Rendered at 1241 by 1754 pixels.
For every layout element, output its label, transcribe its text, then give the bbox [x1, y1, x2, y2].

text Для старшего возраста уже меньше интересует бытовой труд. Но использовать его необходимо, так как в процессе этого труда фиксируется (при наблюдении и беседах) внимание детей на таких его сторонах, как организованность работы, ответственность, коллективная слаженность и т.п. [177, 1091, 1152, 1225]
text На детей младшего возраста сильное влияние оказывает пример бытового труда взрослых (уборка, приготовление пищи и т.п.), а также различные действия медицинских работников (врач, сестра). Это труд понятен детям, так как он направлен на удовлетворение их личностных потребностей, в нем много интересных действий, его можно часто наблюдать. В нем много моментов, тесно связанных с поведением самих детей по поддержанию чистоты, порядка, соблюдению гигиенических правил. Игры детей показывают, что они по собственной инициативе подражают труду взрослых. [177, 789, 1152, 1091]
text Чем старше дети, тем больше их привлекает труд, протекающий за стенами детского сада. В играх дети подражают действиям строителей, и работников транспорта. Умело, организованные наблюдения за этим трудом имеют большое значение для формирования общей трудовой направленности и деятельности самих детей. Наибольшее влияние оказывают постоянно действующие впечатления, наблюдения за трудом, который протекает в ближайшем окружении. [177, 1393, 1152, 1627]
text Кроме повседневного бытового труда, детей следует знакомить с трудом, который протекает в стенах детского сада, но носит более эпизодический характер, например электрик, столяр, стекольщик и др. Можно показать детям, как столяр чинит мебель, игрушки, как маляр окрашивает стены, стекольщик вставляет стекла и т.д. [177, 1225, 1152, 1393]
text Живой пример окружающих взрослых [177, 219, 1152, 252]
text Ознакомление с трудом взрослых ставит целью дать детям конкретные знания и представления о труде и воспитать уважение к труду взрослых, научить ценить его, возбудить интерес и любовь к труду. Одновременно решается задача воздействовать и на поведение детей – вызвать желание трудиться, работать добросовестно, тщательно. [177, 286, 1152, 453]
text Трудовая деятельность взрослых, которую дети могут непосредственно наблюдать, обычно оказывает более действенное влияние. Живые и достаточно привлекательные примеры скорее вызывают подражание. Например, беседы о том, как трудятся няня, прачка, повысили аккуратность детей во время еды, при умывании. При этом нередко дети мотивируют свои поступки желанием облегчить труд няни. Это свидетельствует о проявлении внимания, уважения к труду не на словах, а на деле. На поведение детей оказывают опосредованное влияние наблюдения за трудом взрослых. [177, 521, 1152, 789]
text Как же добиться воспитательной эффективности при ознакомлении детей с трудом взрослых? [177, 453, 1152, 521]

● **WHAT TO WORK ON**
When you reach this point, go back and write out each record above exactly.

● **FINAL ANSWER**
Rendered at 1241 by 1754 pixels.
For every layout element, output its label, transcribe its text, then give the bbox [x1, y1, x2, y2].

text Для старшего возраста уже меньше интересует бытовой труд. Но использовать его необходимо, так как в процессе этого труда фиксируется (при наблюдении и беседах) внимание детей на таких его сторонах, как организованность работы, ответственность, коллективная слаженность и т.п. [177, 1091, 1152, 1225]
text На детей младшего возраста сильное влияние оказывает пример бытового труда взрослых (уборка, приготовление пищи и т.п.), а также различные действия медицинских работников (врач, сестра). Это труд понятен детям, так как он направлен на удовлетворение их личностных потребностей, в нем много интересных действий, его можно часто наблюдать. В нем много моментов, тесно связанных с поведением самих детей по поддержанию чистоты, порядка, соблюдению гигиенических правил. Игры детей показывают, что они по собственной инициативе подражают труду взрослых. [177, 789, 1152, 1091]
text Чем старше дети, тем больше их привлекает труд, протекающий за стенами детского сада. В играх дети подражают действиям строителей, и работников транспорта. Умело, организованные наблюдения за этим трудом имеют большое значение для формирования общей трудовой направленности и деятельности самих детей. Наибольшее влияние оказывают постоянно действующие впечатления, наблюдения за трудом, который протекает в ближайшем окружении. [177, 1393, 1152, 1627]
text Кроме повседневного бытового труда, детей следует знакомить с трудом, который протекает в стенах детского сада, но носит более эпизодический характер, например электрик, столяр, стекольщик и др. Можно показать детям, как столяр чинит мебель, игрушки, как маляр окрашивает стены, стекольщик вставляет стекла и т.д. [177, 1225, 1152, 1393]
text Живой пример окружающих взрослых [177, 219, 1152, 252]
text Ознакомление с трудом взрослых ставит целью дать детям конкретные знания и представления о труде и воспитать уважение к труду взрослых, научить ценить его, возбудить интерес и любовь к труду. Одновременно решается задача воздействовать и на поведение детей – вызвать желание трудиться, работать добросовестно, тщательно. [177, 286, 1152, 453]
text Трудовая деятельность взрослых, которую дети могут непосредственно наблюдать, обычно оказывает более действенное влияние. Живые и достаточно привлекательные примеры скорее вызывают подражание. Например, беседы о том, как трудятся няня, прачка, повысили аккуратность детей во время еды, при умывании. При этом нередко дети мотивируют свои поступки желанием облегчить труд няни. Это свидетельствует о проявлении внимания, уважения к труду не на словах, а на деле. На поведение детей оказывают опосредованное влияние наблюдения за трудом взрослых. [177, 521, 1152, 789]
text Как же добиться воспитательной эффективности при ознакомлении детей с трудом взрослых? [177, 453, 1152, 521]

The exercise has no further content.